_Work required:_ All entries are to be printed again exactly, with their images omitted.

### Raw data

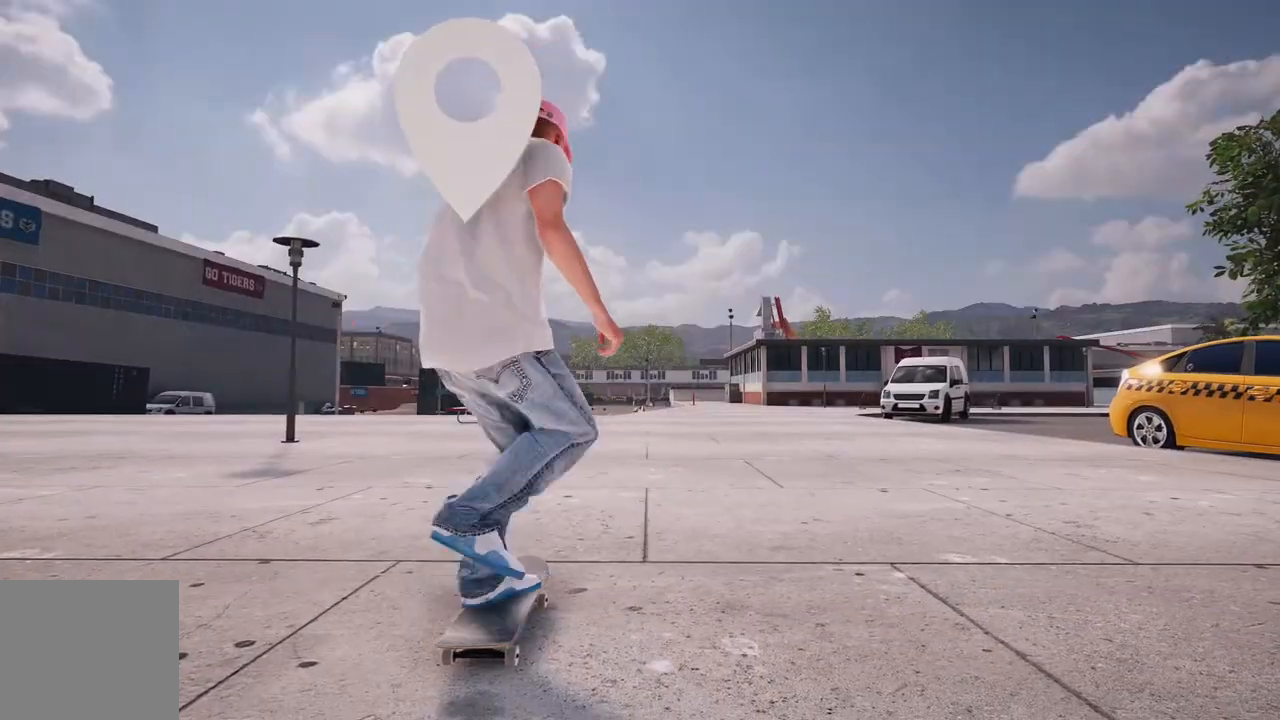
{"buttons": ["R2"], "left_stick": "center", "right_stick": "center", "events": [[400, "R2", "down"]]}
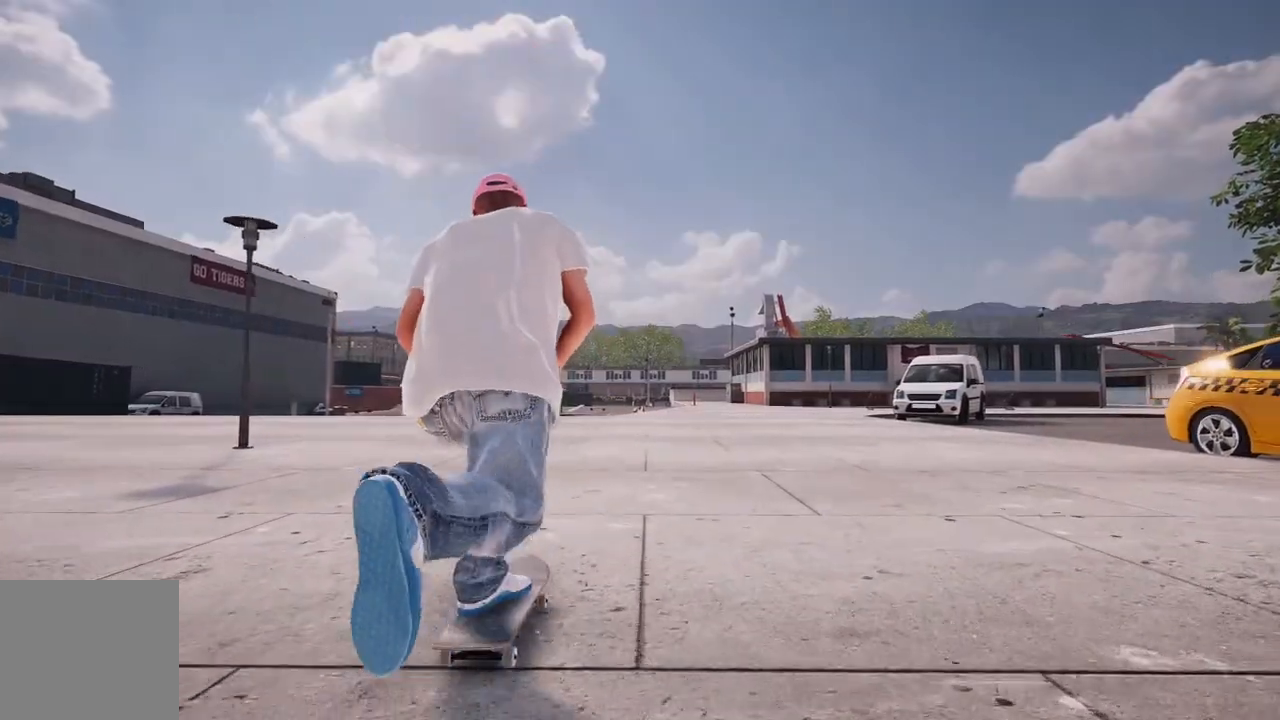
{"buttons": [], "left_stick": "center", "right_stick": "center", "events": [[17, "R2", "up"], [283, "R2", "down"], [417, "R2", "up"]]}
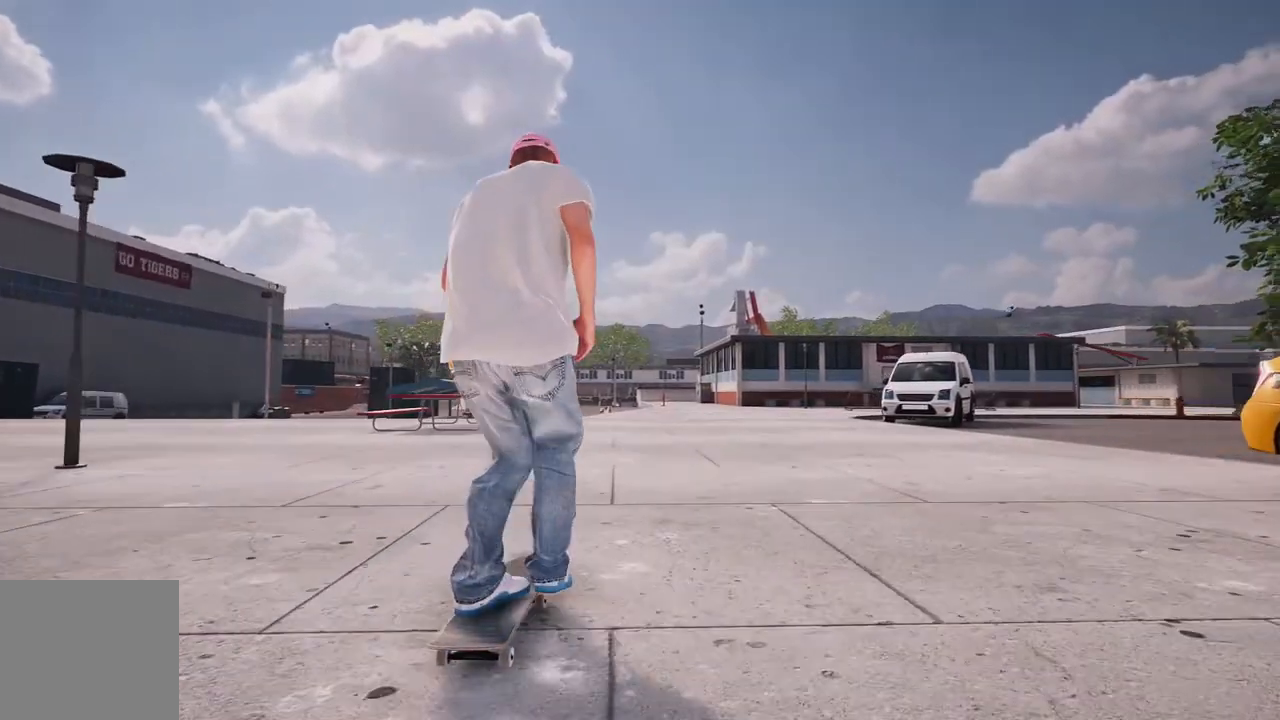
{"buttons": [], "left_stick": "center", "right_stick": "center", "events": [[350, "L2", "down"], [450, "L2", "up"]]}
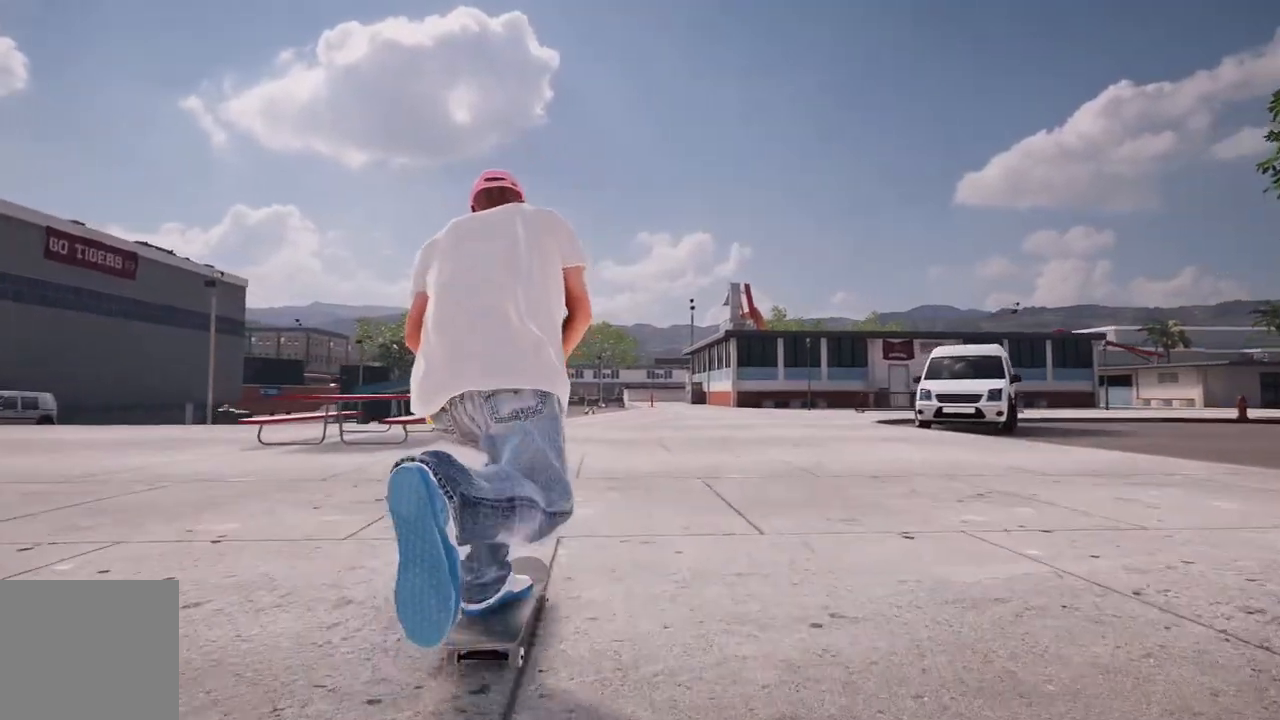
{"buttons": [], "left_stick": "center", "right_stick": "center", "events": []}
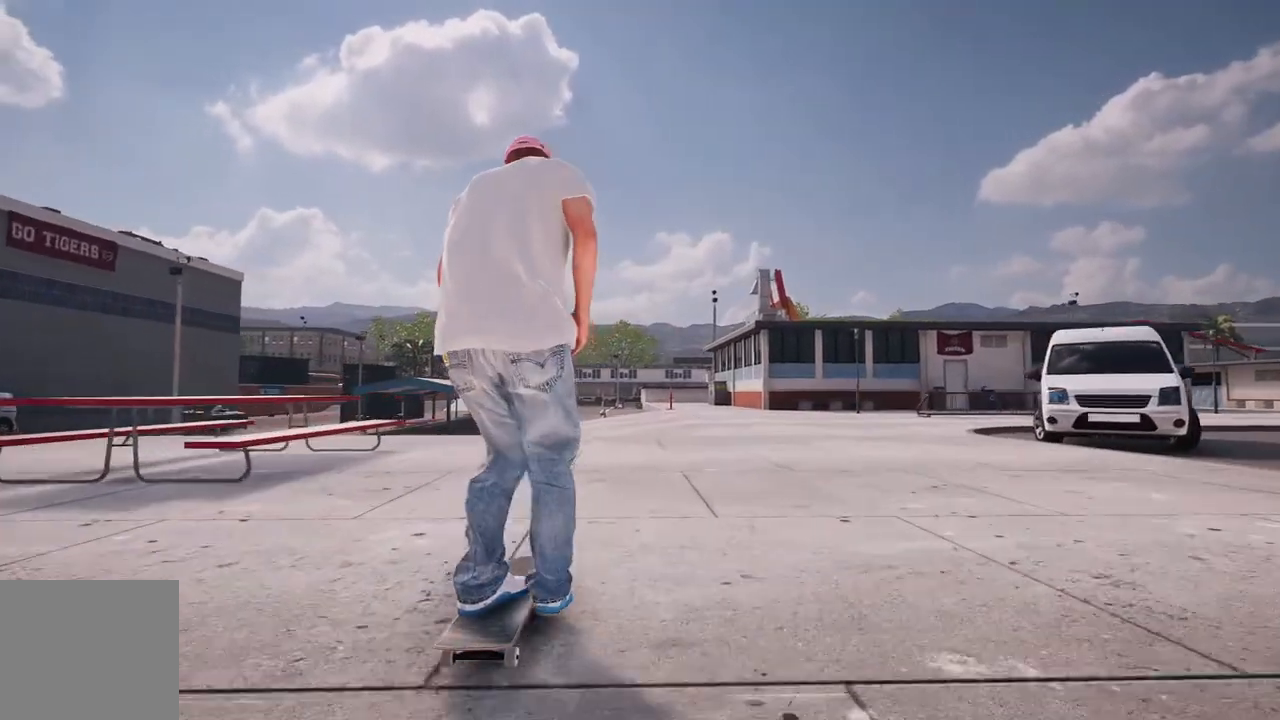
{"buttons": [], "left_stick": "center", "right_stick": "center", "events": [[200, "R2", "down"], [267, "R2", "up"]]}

######

_Answer for the task:_
{"buttons": ["R2"], "left_stick": "center", "right_stick": "center", "events": [[400, "R2", "down"]]}
{"buttons": [], "left_stick": "center", "right_stick": "center", "events": [[17, "R2", "up"], [283, "R2", "down"], [417, "R2", "up"]]}
{"buttons": [], "left_stick": "center", "right_stick": "center", "events": [[350, "L2", "down"], [450, "L2", "up"]]}
{"buttons": [], "left_stick": "center", "right_stick": "center", "events": []}
{"buttons": [], "left_stick": "center", "right_stick": "center", "events": [[200, "R2", "down"], [267, "R2", "up"]]}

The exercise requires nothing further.